Die Versicherungssumme legen Sie selbst fest. Dabei sollten Sie sehr genau vorgehen. Denn wer zu viel angibt, läuft Gefahr, zu hohe Prämien zu bezahlen. Wer zu wenig ansetzt, riskiert eine „Unterversicherung“. Die Folge: Die Versicherung zahlt im Ernstfall nur den Bruchteil des kompletten Schadens.
650 Euro pro Quadratmeter – so lautet eine gängige Formel, die im Zusammenhang mit der Versicherungssumme immer wieder auftaucht. Doch Vorsicht: „Dieser Ansatz ist viel zu pauschal”, meinen Versicherungsexperten vom Bund der Versicherten. So kann ein kleines Appartement in der City deutlich luxuriöser ausgestattet sein als das weitläufige Haus auf dem Land. Besser sei es, sich einfach einmal zwei Stunden Zeit zu nehmen und regelrecht Inventur zu machen. Dabei sind neben den Möbeln auch Computer, Hi-Fi-Geräte und Kleidung zu berücksichtigen. Gegenstände im Keller oder in der Garage müssen die Versicherten ebenfalls in ihre Wertermittlungsbogen aufnehmen.

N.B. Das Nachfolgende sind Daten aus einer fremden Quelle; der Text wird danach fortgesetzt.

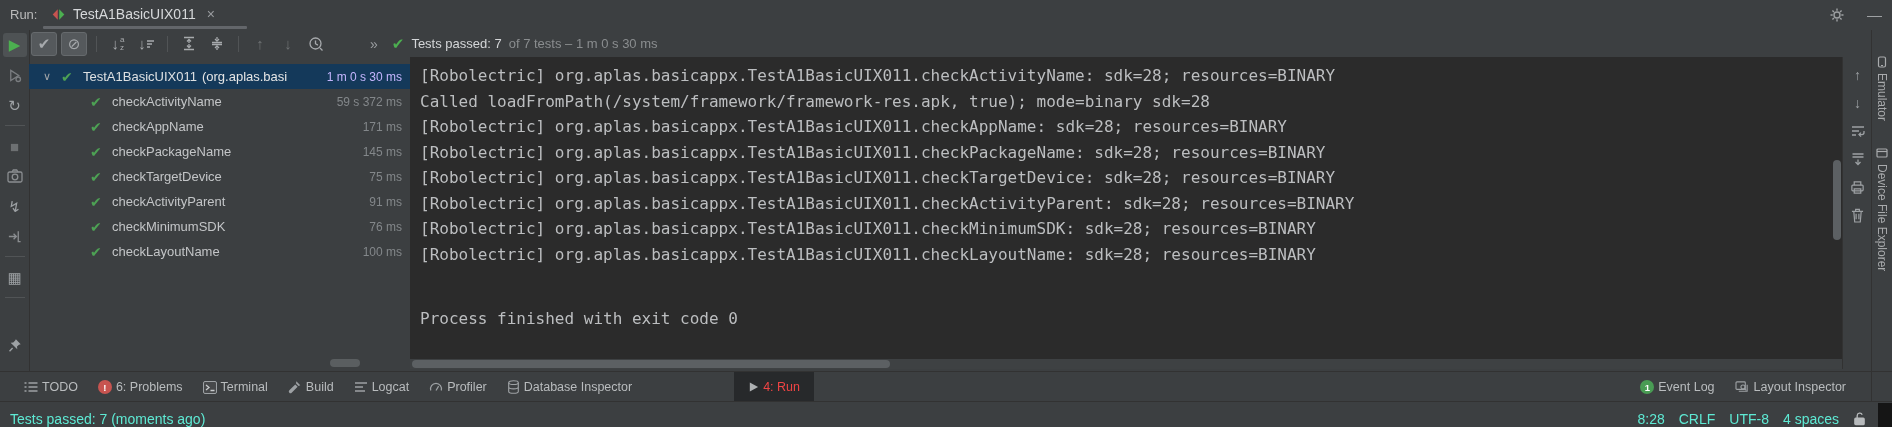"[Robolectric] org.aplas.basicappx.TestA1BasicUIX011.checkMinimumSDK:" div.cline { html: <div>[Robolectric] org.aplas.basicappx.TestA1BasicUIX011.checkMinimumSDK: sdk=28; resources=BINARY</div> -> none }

Wichtig: Versichert ist der Neuwert. Daher muss bei der Wertermittlung bedacht werden, wie viel die Wiederbeschaffung aktuell kosten würde. So können etwa ein Anzug oder Geschirr heute viel teurer sein als noch vor fünf Jahren. Umgekehrt sind elektronische Geräte aufgrund der technischen Entwicklung inzwischen oft weniger wert als beim Erwerb.
OVB Tipp: Checken Sie per Versandhauskatalog oder Internet die aktuellen Preise!
Der beste Schutz hilft allerdings wenig, wenn der Versicherte den Schaden grob fahrlässig mitverursacht hat. Wenn zum Beispiel Einbrecher durch das gekippte Fenster ins Haus gelangen oder der Schlauch der laufenden Waschmaschine platzt, während niemand in der Wohnung ist.
Was die Versicherung in solch einem Fall erstatten muss, hängt maßgeblich von den Bedingungen ab – die kurze Checkliste am Rande dieser Seite gibt Aufschluss darüber. Der Versicherer wird die Erstattung entsprechend dem Mitverschulden des Versicherten reduzieren.